- **Reading passage**:
━━━

Sparsity and Compressed Coding in Sensory Systems

Considering that many natural stimuli are sparse, can a sensory system evolve to take advantage of this sparsity? We explore this question and show that significant downstream reductions in the numbers of neurons transmitting stimuli observed in early sensory pathways might be a consequence of this sparsity. First, we model an early sensory pathway using an idealized neuronal network comprised of receptors and downstream sensory neurons. Then, by revealing a linear structure intrinsic to neuronal network dynamics, our work points to a potential mechanism for transmitting sparse stimuli, related to compressed-sensing (CS) type data acquisition. Through simulation, we examine the characteristics of networks that are optimal in sparsity encoding, and the impact of localized receptive fields beyond conventional CS theory. The results of this work suggest a new network framework of signal sparsity, freeing the notion from any dependence on specific component-space representations. We expect our CS network mechanism to provide guidance for studying sparse stimulus transmission along realistic sensory pathways as well as engineering network designs that utilize sparsity encoding.Author Summary: In forming a mental percept of the surrounding world, sensory information is processed and transmitted through a wide array of neuronal networks of various sizes and functionalities. Despite, and perhaps because of, this, sensory systems are able to render highly accurate representations of stimuli. In the retina, for example, photoreceptors transform light into electric signals, which are later processed by a significantly smaller network of ganglion cells before entering the optic nerve. How then is sensory information preserved along such a pathway? In this work, we put forth a possible answer to this question using compressed sensing, a recent advance in the field of signal processing that demonstrates how sparse signals can be reconstructed using very few samples. Through model simulation, we discover that stimuli can be recovered from ganglion-cell dynamics, and demonstrate how localized receptive fields improve stimulus encoding. We hypothesize that organisms have evolved to utilize the sparsity of stimuli, demonstrating that compressed sensing may be a universal information-processing framework underlying both information acquisition and retention in sensory systems.

━━━

- **Excerpted records**:
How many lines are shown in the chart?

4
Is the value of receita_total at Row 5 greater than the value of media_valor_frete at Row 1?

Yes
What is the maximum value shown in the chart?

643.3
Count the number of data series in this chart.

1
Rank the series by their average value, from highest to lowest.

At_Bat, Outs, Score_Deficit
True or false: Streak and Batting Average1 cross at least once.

━━━

- **Problem statement**: Do these statements agree with the text on sparsity and compressed coding? Answer yes or no for each, and quote the deciding words of the text. (a) In the retina, photoreceptors turn light into electric signals. (b) The model simulations showed that localized receptive fields make stimulus encoding worse. (c) The idealized network used in the model is made up of receptors and downstream sensory neurons.

- **Result of the exercise**:
(a) Yes: "photoreceptors transform light into electric signals"
(b) No: "demonstrate how localized receptive fields improve stimulus encoding"
(c) Yes: "an idealized neuronal network comprised of receptors and downstream sensory neurons"